To keep the enclosure small, I did replace the carbon pot with a Bourns multiturn pot. That is also glued to the pcb with the adjustment screw pointing up. I remove the cover if I need to make adjustments (which I don't, it's just set for 2V output).
I can provide pictures if you need a better description. A little effort, but the oscillator operates so well it was hard not to make it work.
Without sitting down and actually THINKING about it (Thinking makes my brain hurt!), Fig 48 seems more intuitively straightforward than Fig 43 or Fig 45.
If a lower output level is the main factor (disregarding noise performance), reduce the voltage rating of the LT1029. Something like the LT1034-1.2 should get you in the right range, then you can adjust the values of the 10K and 14K resistors to get the voltage you want. Increase the 10K or reduce the 14K to increase the output voltage; and vice-versa.
Dale
Yes, I am familiar with the brain hurting bit. I read the app note section on Wein bridge oscillators a couple of times and I still don't understand completely how this works.
OK, so I can replace the LT1029 with a lower reference voltage, and then alter the ratio of the 10k and 14k resistors to change the output. Maybe I can do that with a pot?

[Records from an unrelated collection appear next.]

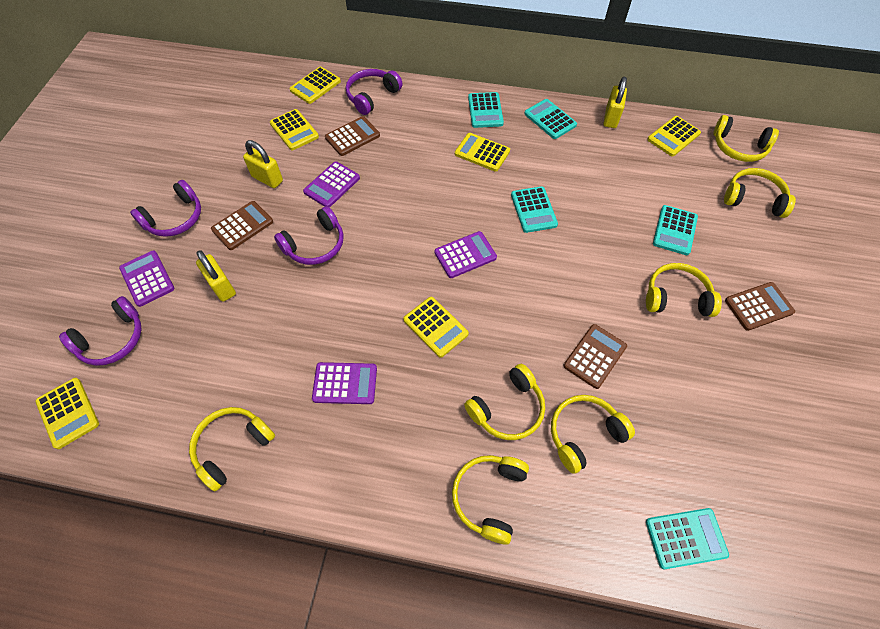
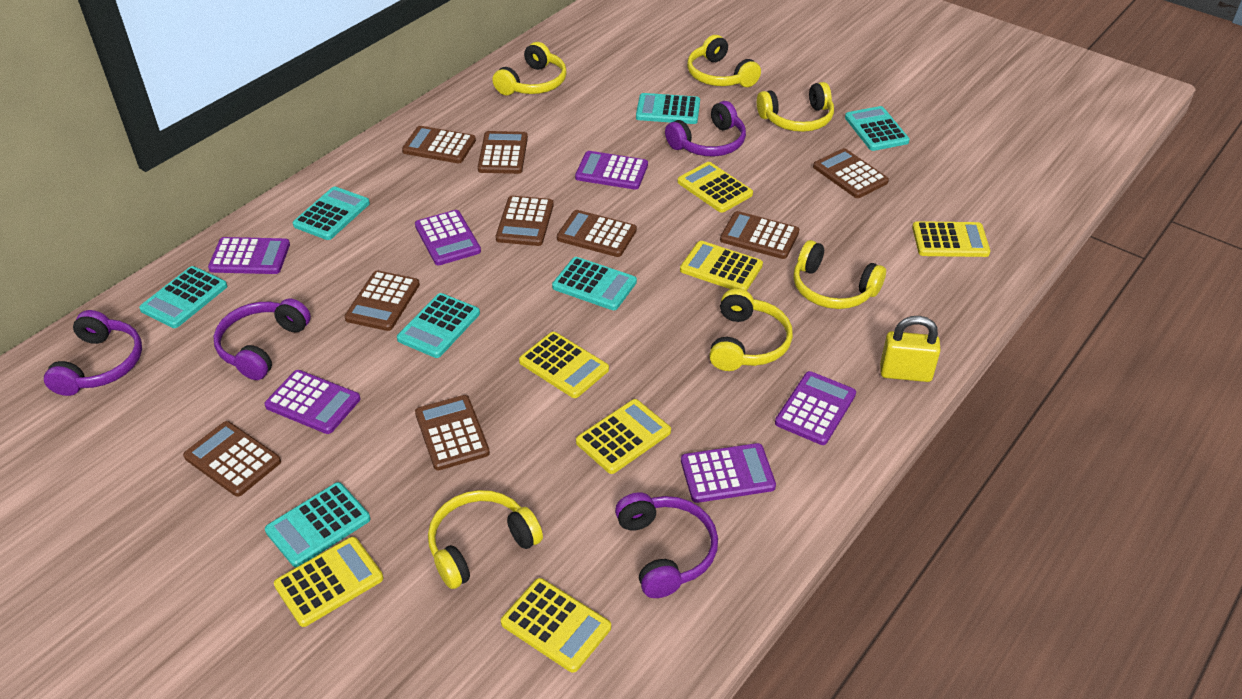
brown calculator: [211,201,273,250] [325,116,380,156] [563,324,627,389] [725,282,795,331] = 4 -> [183,421,281,497] [344,271,420,331] [402,126,476,163] [415,395,490,470] [478,131,528,174] [496,196,554,246] [557,210,637,257] [720,211,799,259] [813,148,889,198] = 9
purple calculator: [119,251,174,307] [303,161,360,208] [312,362,377,404] [435,231,497,278] = 4 -> [208,237,290,274] [264,370,360,434] [415,210,481,265] [575,151,648,190] [681,443,776,503] [775,371,856,445] = 6
turquoise calculator: [468,92,504,128] [511,186,558,233] [524,99,577,139] [646,508,729,569] [653,205,698,255] = 5 -> [139,266,227,328] [265,482,370,567] [293,186,370,240] [397,293,480,358] [552,257,637,310] [636,93,700,124] [845,106,910,151] = 7
yellow calculator: [35,378,99,449] [270,109,319,150] [289,67,341,104] [403,297,469,358] [455,133,510,172] [647,116,701,157] = 6 -> [274,537,383,627] [501,578,611,673] [519,332,609,398] [576,399,671,474] [678,162,753,213] [680,241,763,291] [912,221,990,257] = 7
yellow headphones: [189,407,275,491] [452,455,529,545] [464,364,545,440] [551,395,635,474] [646,263,722,317] [713,115,779,162] [724,168,796,218] = 7 -> [428,490,543,589] [492,42,567,95] [687,35,761,87] [709,288,793,371] [757,82,834,132] [793,240,886,309] = 6
yellow padlock: [196,250,236,302] [243,140,283,188] [603,77,627,128] = 3 -> [880,316,941,382] = 1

In my head, I have a nice single board with the variable frequency and output oscillator driving two single ended outputs, and also a pair of mixed feedback drivers for two transformer balanced outputs. This way, a stereo ADC can take one input directly from the oscillator, and the other input can come through the D.U.T. In the computer, I can do a L-R in the FFT and take out the distortion from the oscillator, leaving only the junk from the D.U.T.